There was so much to learn about the instruments from Rison such as that it could be played as an ensemble with two to four players playing together.  It could also be played as a solo instrument.  I offered to buy the instrument from him.  David later confided to me that Rison having no concept of  the monetary value of his instruments and his efforts on making it, offered it at RM 10 to which David told him it was too late and suggested RM 50 for it.  Not a bad deal considering that it also included his playing of it.  I also took the two stamping tubes with me which amused them, including David, as they were just scraps and I could easily make one at home.  I tried in vain to explain to them, that it what was junk to them was valuable specimen to me.

It was past noon when we made our way out of the village.  We drove back towards the direction of Kuching for lunch at a simple eatery in Satok.

Sounds of the Sape

Storm clouds had been gathering as we made our way to the house of Matthew Ngau Jau.  We made it time to his place just as the rain poured.  He was out cutting some bamboo for the Bidayuh head house he was building adjacent to the longhouse where we sought shelter.  The family compound was set prettily on a green patch away from the main road in the district of Bau.

The family lived in simple modern concrete houses but Matthew had built a longhouse for a simple homestay and a place to teach sape.

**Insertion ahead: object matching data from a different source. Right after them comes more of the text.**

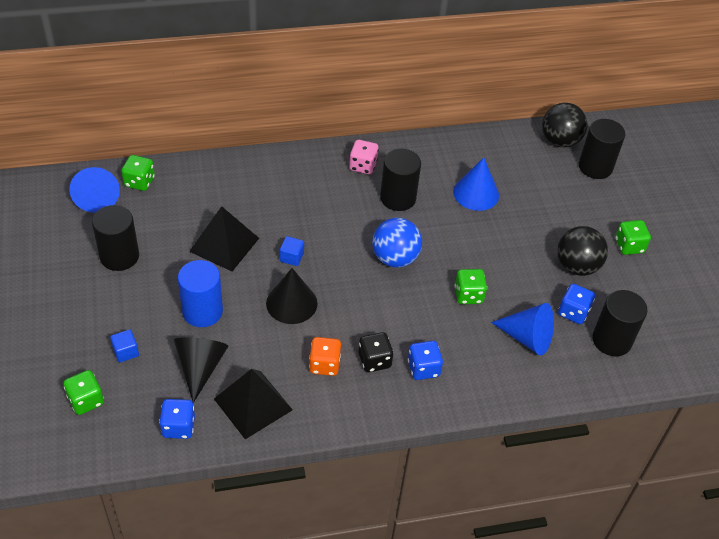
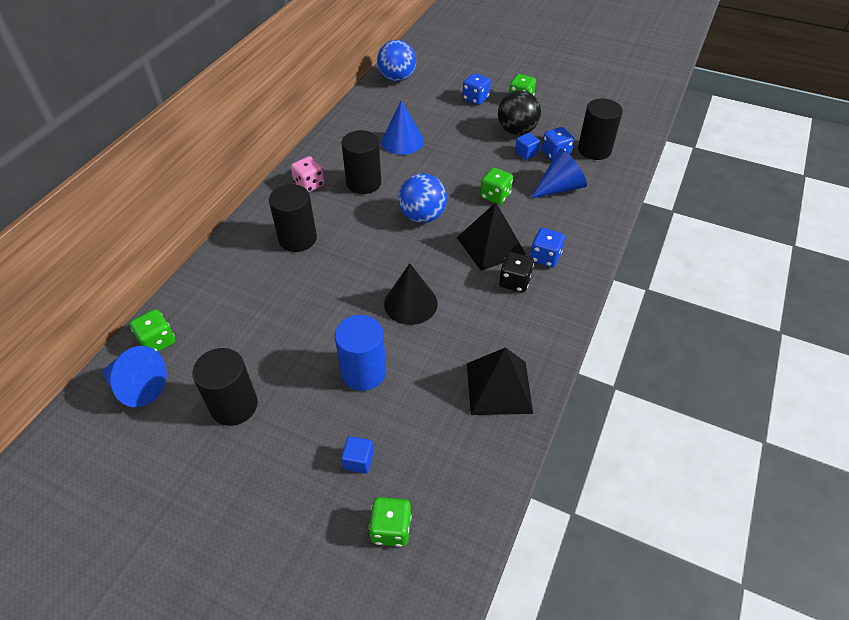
camera: 50 degrees left, 0 degrees up
(178, 427) = (483, 460): blue dice -> blue dice (475, 99)
(200, 367) = (427, 407): black cone -> none
(224, 244) = (301, 316): black pyramid -> black pyramid (490, 246)
(291, 257) = (361, 277): blue cube -> blue cube (526, 153)
(324, 364) = (494, 315): orange dice -> none
(560, 141) = (397, 78): black ball -> blue ball
(595, 167) = (437, 76): black cylinder -> black cylinder (297, 239)

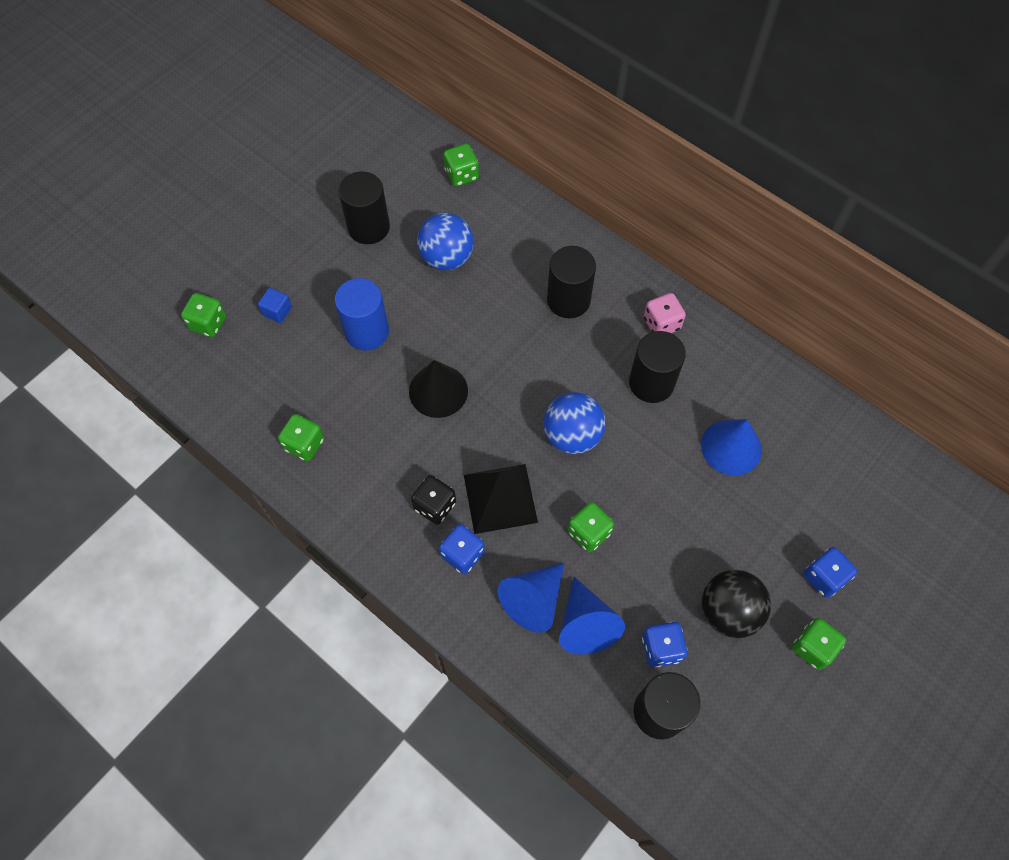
camera: 105 degrees right, 15 degrees up
(137, 386) = (416, 160): blue cone -> blue cone (534, 600)
(397, 78) = (897, 475): blue ball -> blue ball (447, 258)
(499, 387) = (304, 444): black pyramid -> green dice
(526, 153) = (671, 605): blue cube -> none

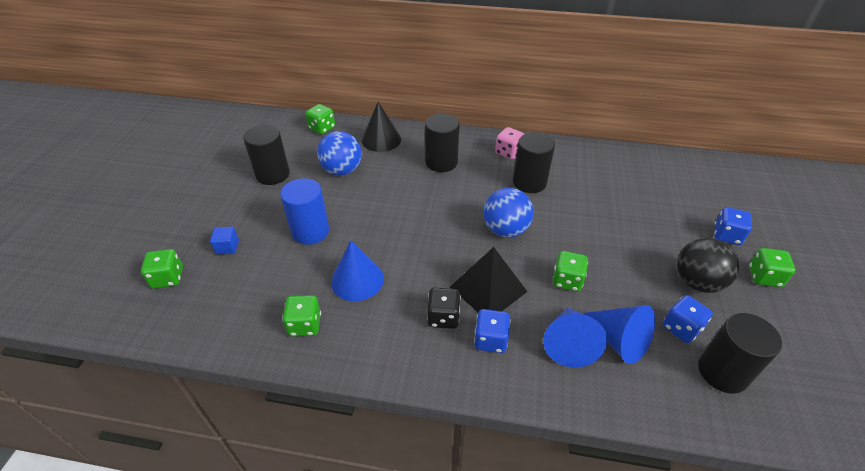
camera: 30 degrees left, 20 degrees down
(438, 391) = (391, 244): black cone -> black cone (381, 139)
(731, 447) = (606, 194): blue cone -> blue cone (357, 280)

Matthew arrived a few minutes later. The simplicity of the man and his warm and endearing ways does not belie his stature as one of the superstars of the sape, the Orang Ulu lute that has become the icon of Sarawak’s musical heritage.  Over glasses of sweetish tuak, which his two workers on the his head house passed around, he talked about his home stay program.  Only able to accommodate five guests at a time, it was unlike that of the more commercial ones.  He would bring them to see the caves upriver in Bau and in the evenings, his wife would demonstrate Bidayuh cooking while he would play the sape as his son performed the warrior dance.

The rains finally ceased and he played the sape.  I’ve always liked the sound of traditional lutes such as our own Maguindanaon kutyapi and T’boli hegalong.  The melodies are haunting and the drone lends an hypnotic aural feel to the music.  Matthew reminisced about the old days of the sape which then had just two strings but later on became 3 then eventually 4 which is the more common one found today.  He says that the younger generation uses as much as six strings but he doesn’t like it as it sounds like a guitar already.  Whereas before, only men were allowed to play the instrument, now he has more women than men students.

Underneath the longhouse was his workshop where unfinished sape mutely stood in rows waiting to be fashioned into musical instruments under the deft craftsmanship of Matthew.  I would have bought one if not for the prohibitive cost.

We bade goodbye to Matthew and thanked him for is time.  I would have bought the box zither for RM 200 which was an instruments I had not seen being sold anywhere but I was running low on my budget. I promised to get one when I returned in July for the Rainforest Music Festival. He was very kind and said he’d keep one for me.

I really enjoyed myself today and every moment was a well worth it.